**Activity 1**
According to the Spitfire pilot biography, which squadron was Checketts appointed to command in July 1943?
_ _ _
Born 20th February 1912 - Died 21st April 2006 Age 94

Flying the latest version of the Spitfire with No 611 (West Lancashire) Squadron, Checketts had already gained some success against the formidable Focke Wulf 190 fighter when he was appointed in July 1943 to command No 485 (NZ) Squadron, also equipped with the Spitfire Mark IX and flying from Biggin Hill.

Within two weeks of assuming command he had shot down four fighters and damaged two others during combat over northern France.

(Webmaster notes: Flying Spitfire Vb BM259 hit and damaged by enemy aircraft - forced to bale out over the English Channel - rescued within an hour)

Over St Pol on August 09th he led a section of his squadron against eight Messerschmitt Bf 109s. He destroyed three of them and damaged another as it escaped. The other three New Zealand pilots in the section destroyed one each, and only one enemy fighter escaped unscathed. Following this action Checketts was awarded the DFC.

Over the next three weeks he destroyed three more FW 190s and probably a fourth. On September 6th his squadron provided high cover for a force of USAAF Marauders bombing marshalling yards at Cambrai. Twenty FW 190s attacked the Spitfires from above. Checketts shot one down but was then attacked by several others, which set his aircraft on fire.

(Webmaster notes: Flying Spitfire IX EN572 shot down near Cayeux)

Burned and wounded in the legs and arms, he struggled to bale out and landed in a field full of French farm workers who immediately rushed to his aid. A boy took him on the back of his bicycle to a hiding place deep in a wood. Badly burned about the face and barely able to walk, he lost consciousness.

When he came to, a French farmer escorted him as they crawled through a cordon of Germans. He was taken to a safe house where he met another fighter pilot. Initially Checketts was unable to walk but the farmer's wife nursed him back to health before members of the Resistance moved him between houses.

With a group of 11 other evaders he was taken via Paris to the Brittany coast, where a lobster boat transferred them to a waiting Royal Navy launch, which brought them to Devon. He arrived back at Biggin Hill seven weeks after he had been shot down.
_ _ _
**Activity 2**
Retype the stretch of the listing from the line containing "स्नातक तहमा अध्ययनको सम्बन्धमा" through the end of the listing, both ends included, and leave out the pictures.

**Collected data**
_ _ _
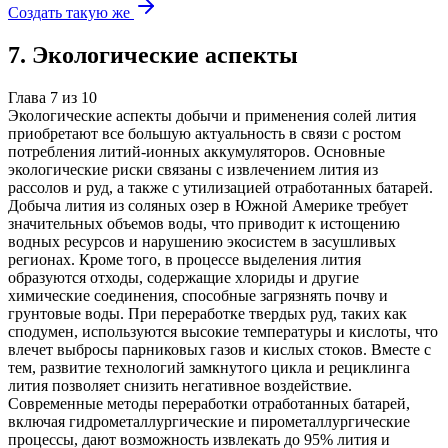
Создать такую же
7
.
Экологические аспекты
Глава
7
из
10
Экологические аспекты добычи и применения солей лития
приобретают все большую актуальность в связи с ростом
потребления литий-ионных аккумуляторов. Основные
экологические риски связаны с извлечением лития из
рассолов и руд, а также с утилизацией отработанных батарей.
Добыча лития из соляных озер в Южной Америке требует
значительных объемов воды, что приводит к истощению
водных ресурсов и нарушению экосистем в засушливых
регионах. Кроме того, в процессе выделения лития
образуются отходы, содержащие хлориды и другие
химические соединения, способные загрязнять почву и
грунтовые воды. При переработке твердых руд, таких как
сподумен, используются высокие температуры и кислоты, что
влечет выбросы парниковых газов и кислых стоков. Вместе с
тем, развитие технологий замкнутого цикла и рециклинга
лития позволяет снизить негативное воздействие.
Современные методы переработки отработанных батарей,
включая гидрометаллургические и пирометаллургические
процессы, дают возможность извлекать до 95% лития и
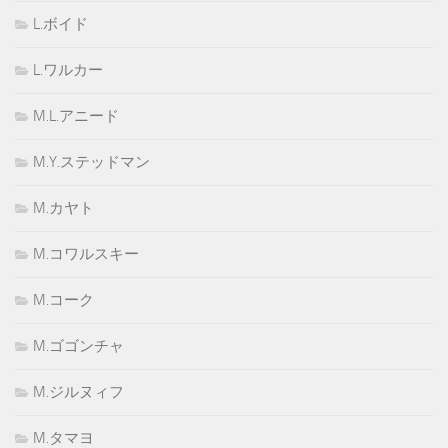
L.ボイド
L.ワルカー
M.L.アニード
M.Y.ステッドマン
M.カヤト
M.コワルスキー
M.コーク
M.ゴゴンチャ
M.ジルヌィフ
M.タマヨ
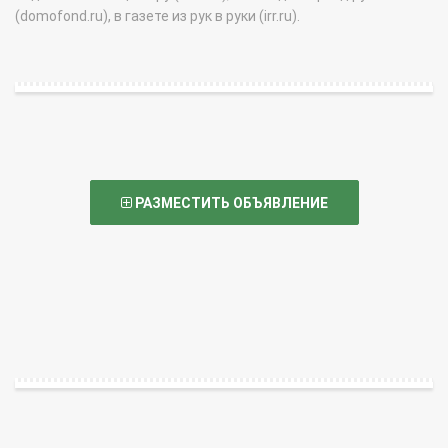
(domofond.ru), в газете из рук в руки (irr.ru).
РАЗМЕСТИТЬ ОБЪЯВЛЕНИЕ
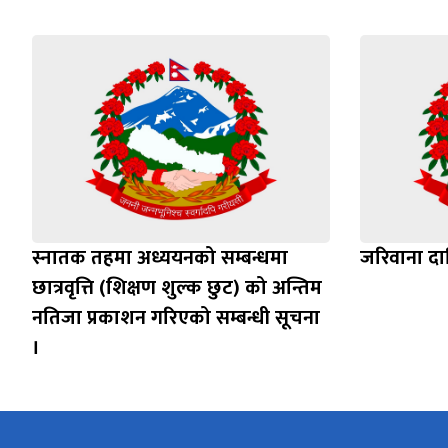
स्नातक तहमा अध्ययनको सम्बन्धमा
जरिवाना दाख
छात्रवृत्ति (शिक्षण शुल्क छुट) को अन्तिम
नतिजा प्रकाशन गरिएको सम्बन्धी सूचना
।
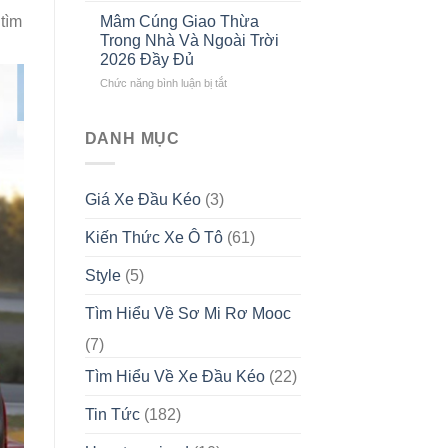
ĐẦU
khấn
Gọn
KÉO
tìm
Mâm Cúng Giao Thừa
ngày
Tết
CAO
Trong Nhà Và Ngoài Trời
30,
2026
CẤP
2026 Đầy Đủ
mùng
Theo
TẠI
ở
Chức năng bình luận bị tắt
1,
Từng
VIỆT
Mâm
mùng
Vai
NAM
Cúng
2,
Vế
Giao
mùng
DANH MỤC
Thừa
3
Trong
Tết
Nhà
Nguyên
Giá Xe Đầu Kéo
(3)
Và
Đán
Ngoài
2026
Kiến Thức Xe Ô Tô
(61)
Trời
2026
Đầy
Style
(5)
Đủ
Tìm Hiểu Về Sơ Mi Rơ Mooc
(7)
Tìm Hiểu Về Xe Đầu Kéo
(22)
Tin Tức
(182)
_ _ _
**Task response 1**
No 485 (NZ) Squadron.

**Task response 2**
स्नातक तहमा अध्ययनको सम्बन्धमा
जरिवाना दाख
छात्रवृत्ति (शिक्षण शुल्क छुट) को अन्तिम
नतिजा प्रकाशन गरिएको सम्बन्धी सूचना
।
ĐẦU
khấn
Gọn
KÉO
tìm
Mâm Cúng Giao Thừa
ngày
Tết
CAO
Trong Nhà Và Ngoài Trời
30,
2026
CẤP
2026 Đầy Đủ
mùng
Theo
TẠI
ở
Chức năng bình luận bị tắt
1,
Từng
VIỆT
Mâm
mùng
Vai
NAM
Cúng
2,
Vế
Giao
mùng
DANH MỤC
Thừa
3
Trong
Tết
Nhà
Nguyên
Giá Xe Đầu Kéo
(3)
Và
Đán
Ngoài
2026
Kiến Thức Xe Ô Tô
(61)
Trời
2026
Đầy
Style
(5)
Đủ
Tìm Hiểu Về Sơ Mi Rơ Mooc
(7)
Tìm Hiểu Về Xe Đầu Kéo
(22)
Tin Tức
(182)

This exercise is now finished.